Each of the annotation objects can be used indepedently. For example, it’s described next the object that contains the ancestral reconstruction of all available phosphosites. The column w0_mya contains the inferred age of the last common ancestor for the phosphosite. w3_mya contains the equivalent information using a window of +/-3 residues to asses the conservation. More information about the dataset can be found using using ?feature_ptmdb_age.

acc residue position w0_mya w0_ancestor_name w3_mya w3_ancestor_name
P84085 T 4 96 Boreoeutheria 96 Boreoeutheria
P84085 S 6 96 Boreoeutheria 96 Boreoeutheria
P84085 S 10 96 Boreoeutheria 96 Boreoeutheria
P84085 S 103 96 Boreoeutheria 824 Bilateria
P84085 S 137 96 Boreoeutheria 0 Homo sapiens
P84085 S 150 96 Boreoeutheria 96 Boreoeutheria

In order to train a model, you might be interested in annotating the phosphoproteome with all the available features.
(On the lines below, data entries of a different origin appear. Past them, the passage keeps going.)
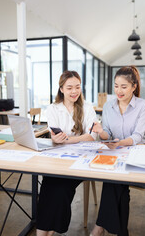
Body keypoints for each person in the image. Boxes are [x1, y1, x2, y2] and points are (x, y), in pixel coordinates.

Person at [90, 66, 145, 236]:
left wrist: (120, 143)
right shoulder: (109, 106)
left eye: (124, 87)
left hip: (136, 153)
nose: (119, 90)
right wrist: (101, 132)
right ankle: (121, 232)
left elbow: (138, 136)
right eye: (116, 86)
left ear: (134, 86)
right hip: (114, 152)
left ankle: (100, 226)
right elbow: (107, 132)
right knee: (119, 185)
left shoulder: (143, 105)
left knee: (114, 180)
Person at [36, 70, 98, 236]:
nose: (74, 91)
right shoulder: (53, 108)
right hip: (58, 159)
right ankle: (43, 232)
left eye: (77, 87)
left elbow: (92, 136)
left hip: (81, 161)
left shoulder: (86, 107)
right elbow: (54, 135)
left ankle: (53, 230)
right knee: (48, 186)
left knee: (62, 188)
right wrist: (57, 139)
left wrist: (68, 140)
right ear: (61, 89)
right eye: (69, 87)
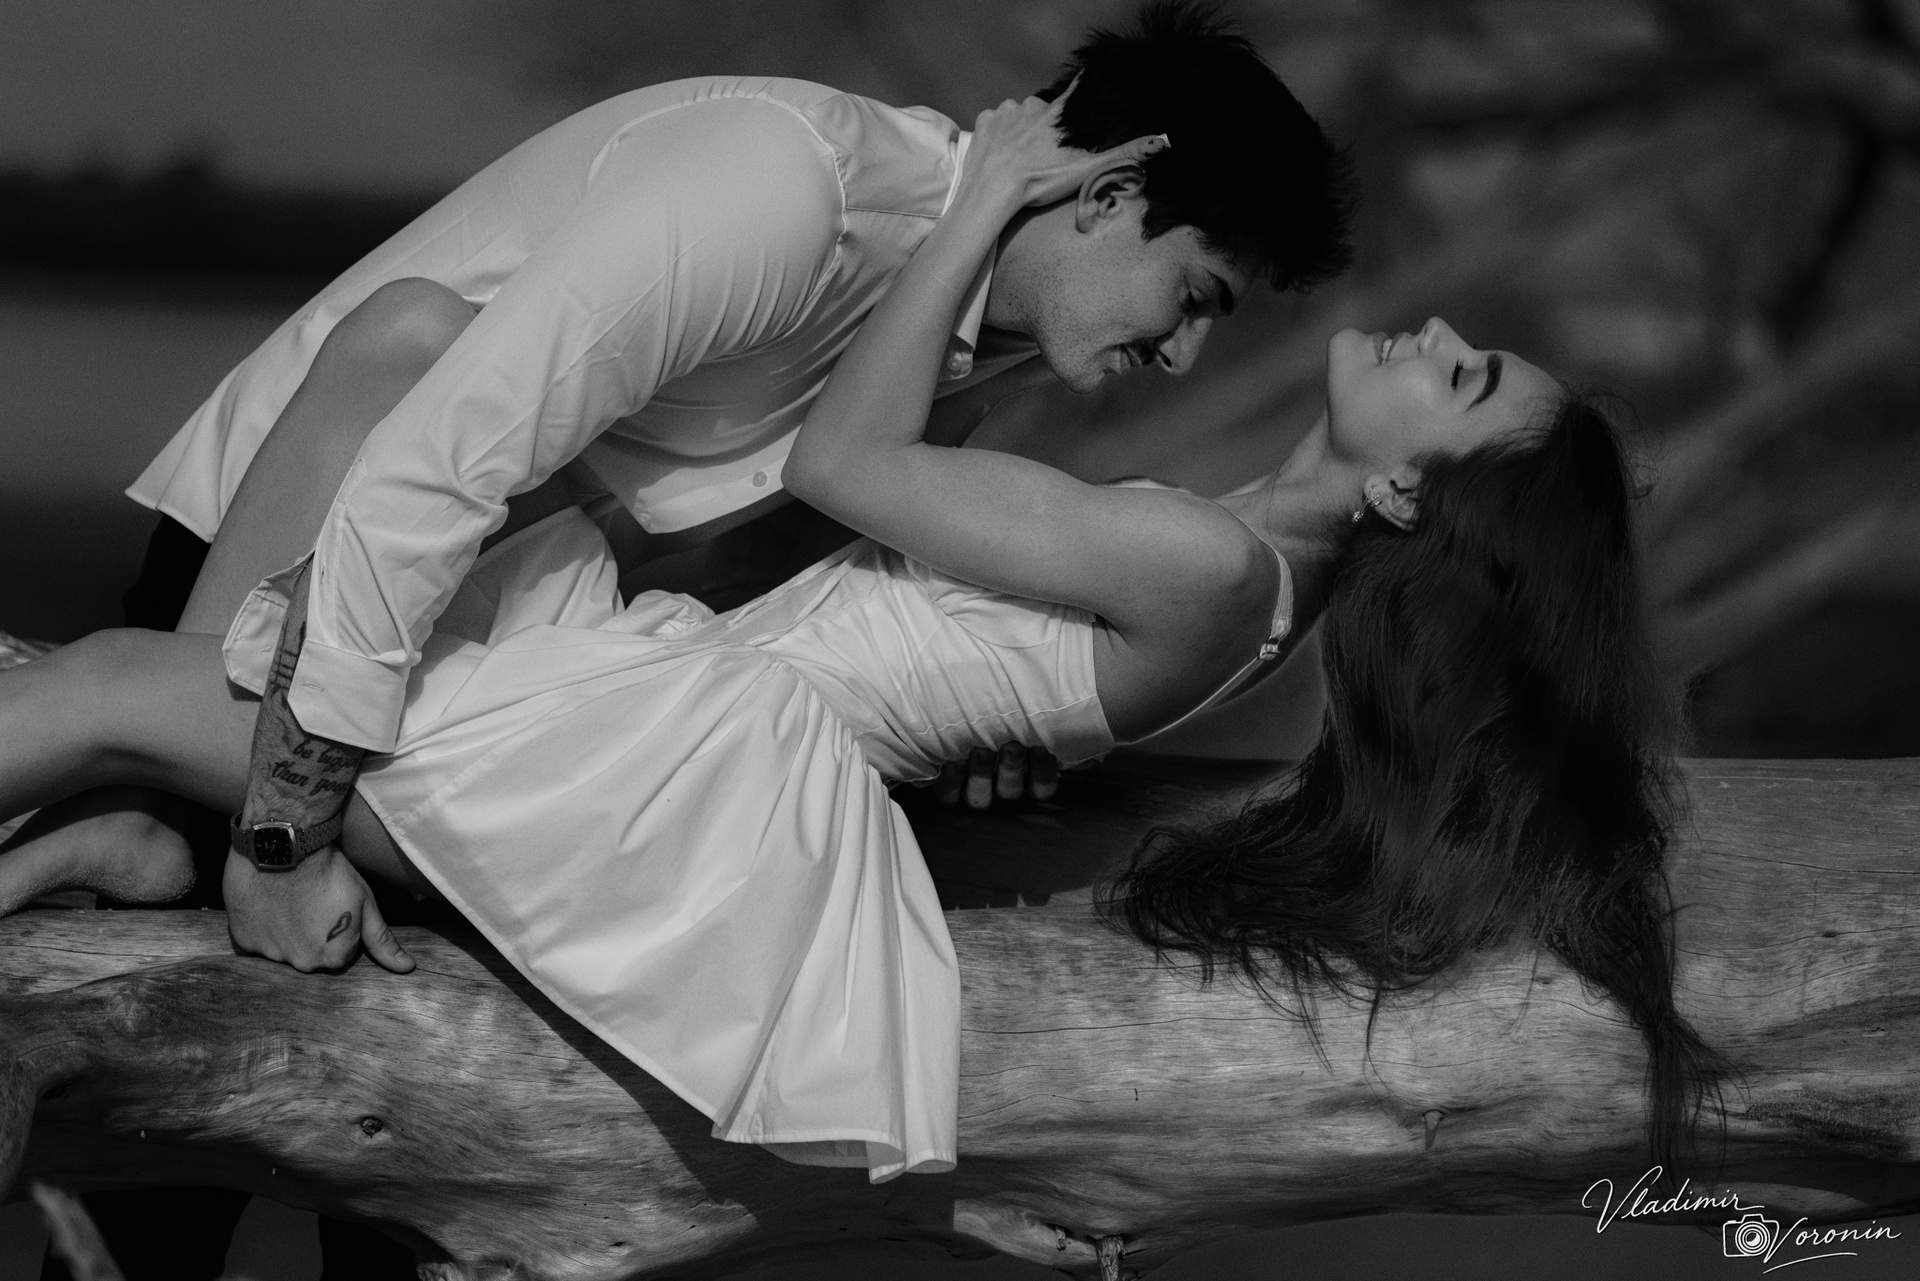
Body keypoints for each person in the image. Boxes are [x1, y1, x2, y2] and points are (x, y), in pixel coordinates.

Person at [1, 88, 1712, 1177]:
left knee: (106, 684)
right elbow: (863, 561)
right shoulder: (1227, 562)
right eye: (1196, 294)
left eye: (1463, 379)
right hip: (677, 713)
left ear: (1408, 492)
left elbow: (837, 467)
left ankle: (167, 823)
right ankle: (152, 835)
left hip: (667, 772)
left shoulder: (1207, 565)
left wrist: (971, 208)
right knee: (384, 368)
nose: (1432, 333)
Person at [11, 0, 1352, 983]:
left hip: (484, 660)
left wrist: (981, 722)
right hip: (310, 544)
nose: (1183, 354)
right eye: (1194, 297)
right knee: (176, 1049)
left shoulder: (963, 353)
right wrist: (285, 828)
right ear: (1108, 194)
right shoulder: (786, 192)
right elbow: (432, 467)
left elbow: (734, 576)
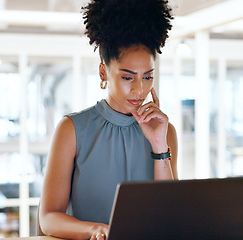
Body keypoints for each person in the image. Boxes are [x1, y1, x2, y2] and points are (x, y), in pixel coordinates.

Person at [39, 0, 177, 239]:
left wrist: (158, 146)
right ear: (104, 72)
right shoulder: (72, 129)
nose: (139, 90)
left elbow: (170, 216)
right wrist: (95, 229)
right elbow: (49, 217)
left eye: (147, 77)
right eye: (127, 77)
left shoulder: (164, 131)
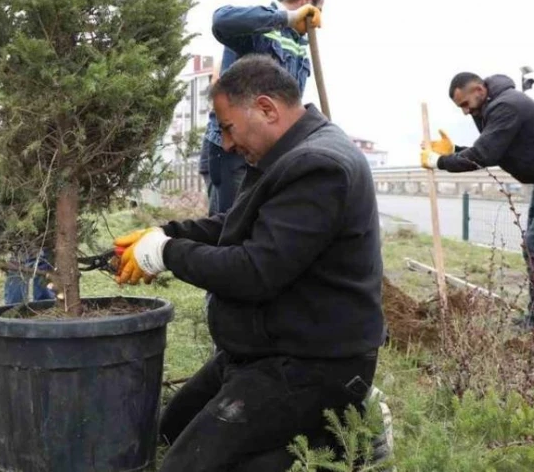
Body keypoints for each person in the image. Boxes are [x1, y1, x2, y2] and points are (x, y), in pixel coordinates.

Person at [115, 56, 386, 471]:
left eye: (227, 128)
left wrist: (166, 254)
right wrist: (167, 232)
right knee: (169, 432)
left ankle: (349, 431)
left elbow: (254, 271)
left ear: (266, 109)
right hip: (261, 348)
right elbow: (237, 225)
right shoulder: (287, 152)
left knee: (188, 466)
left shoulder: (319, 166)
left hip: (312, 363)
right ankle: (313, 433)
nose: (225, 144)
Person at [421, 72, 534, 327]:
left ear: (479, 90)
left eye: (465, 105)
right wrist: (453, 151)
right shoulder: (490, 107)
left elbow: (485, 154)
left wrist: (440, 162)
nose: (465, 112)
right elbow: (495, 147)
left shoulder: (508, 106)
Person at [204, 0, 324, 216]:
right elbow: (221, 20)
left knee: (255, 227)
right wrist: (287, 18)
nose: (320, 21)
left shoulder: (301, 44)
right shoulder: (260, 26)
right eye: (320, 10)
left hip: (270, 155)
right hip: (234, 151)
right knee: (229, 227)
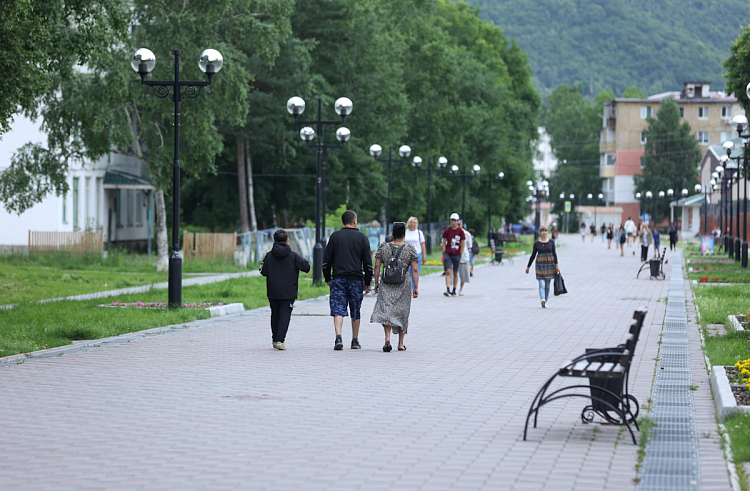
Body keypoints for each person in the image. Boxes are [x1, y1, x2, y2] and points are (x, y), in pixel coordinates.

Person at [323, 210, 373, 351]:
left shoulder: (335, 237)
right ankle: (355, 340)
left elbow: (327, 260)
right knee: (355, 309)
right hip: (356, 279)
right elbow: (367, 263)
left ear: (343, 222)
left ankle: (338, 337)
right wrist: (368, 281)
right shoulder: (362, 238)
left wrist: (327, 277)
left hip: (338, 278)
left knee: (338, 308)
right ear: (355, 221)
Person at [371, 222, 419, 352]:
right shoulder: (410, 249)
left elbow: (376, 266)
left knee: (387, 310)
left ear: (392, 234)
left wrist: (376, 282)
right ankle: (400, 343)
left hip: (386, 283)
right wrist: (416, 287)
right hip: (403, 284)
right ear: (404, 234)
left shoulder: (384, 247)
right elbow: (414, 269)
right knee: (402, 312)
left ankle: (387, 337)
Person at [260, 229, 311, 350]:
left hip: (273, 290)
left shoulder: (269, 255)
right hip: (289, 291)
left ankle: (274, 339)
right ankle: (279, 340)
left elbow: (264, 271)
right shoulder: (293, 256)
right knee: (285, 315)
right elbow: (307, 267)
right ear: (287, 240)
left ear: (274, 240)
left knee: (275, 314)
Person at [526, 226, 560, 308]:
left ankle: (545, 301)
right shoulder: (536, 244)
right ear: (540, 233)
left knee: (547, 285)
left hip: (549, 265)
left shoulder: (551, 242)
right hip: (540, 265)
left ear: (547, 232)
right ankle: (542, 299)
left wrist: (557, 265)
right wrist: (528, 266)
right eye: (542, 231)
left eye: (545, 231)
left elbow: (554, 254)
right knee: (541, 284)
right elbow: (533, 255)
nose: (544, 232)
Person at [441, 213, 465, 296]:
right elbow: (443, 242)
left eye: (455, 221)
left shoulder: (461, 231)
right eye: (452, 220)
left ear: (458, 221)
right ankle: (448, 289)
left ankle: (454, 289)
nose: (453, 222)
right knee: (448, 271)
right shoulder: (447, 231)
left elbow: (463, 243)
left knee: (455, 272)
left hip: (457, 254)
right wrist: (444, 251)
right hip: (448, 253)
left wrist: (461, 252)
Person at [404, 216, 426, 291]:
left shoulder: (419, 233)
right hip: (407, 254)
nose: (414, 224)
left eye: (416, 223)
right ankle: (408, 287)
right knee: (407, 271)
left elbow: (422, 245)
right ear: (410, 223)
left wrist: (424, 256)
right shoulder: (406, 232)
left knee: (415, 271)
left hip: (417, 254)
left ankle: (414, 287)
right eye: (413, 222)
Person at [458, 226, 472, 295]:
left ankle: (461, 289)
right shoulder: (450, 232)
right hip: (453, 255)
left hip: (463, 256)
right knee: (451, 273)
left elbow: (469, 246)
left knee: (463, 275)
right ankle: (451, 288)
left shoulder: (467, 234)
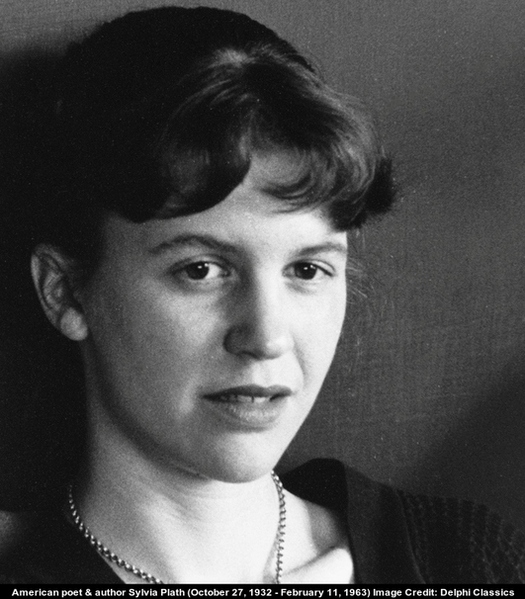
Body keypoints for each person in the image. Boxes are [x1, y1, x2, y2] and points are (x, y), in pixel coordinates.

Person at [0, 5, 523, 584]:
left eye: (307, 269)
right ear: (66, 293)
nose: (266, 338)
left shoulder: (467, 560)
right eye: (201, 270)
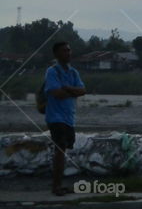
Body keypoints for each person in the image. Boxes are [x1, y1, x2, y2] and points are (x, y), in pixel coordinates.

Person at [45, 41, 85, 196]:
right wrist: (72, 91)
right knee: (60, 149)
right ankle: (56, 187)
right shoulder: (52, 71)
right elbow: (56, 93)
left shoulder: (73, 72)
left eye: (69, 50)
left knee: (63, 149)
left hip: (69, 117)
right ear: (56, 54)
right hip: (55, 117)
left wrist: (67, 88)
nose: (68, 53)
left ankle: (58, 185)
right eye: (64, 51)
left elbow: (83, 90)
You can use the annotate_sites function for this.

Model training

A preprocessing step must be run to ensure the features are properly provided to the model. The function preprocess_features defaults to a series of methods but additional tunning can be applied using the methods= and features_to_exclude= arguments. Different preprocessing steps are necessary for “ST” and “Y” residues, as some of the features are exclusive to each of the sets.

Once the features are ready, a model can be trained using a provided gold standard. The default algorithm is a Gradient Boosting Machine with a series of hyperparameters optimized to the default set. Different algorithms and settings can be provided using the parameters= argument. The training process can be parallelized using the doParallel package if the ncores parameter exceeds 1.

Predicting functional scores

Given an annotated phosphoproteome with preprocessed features and a trained model, new functional scores can be predicted for “ST” and “Y” separately.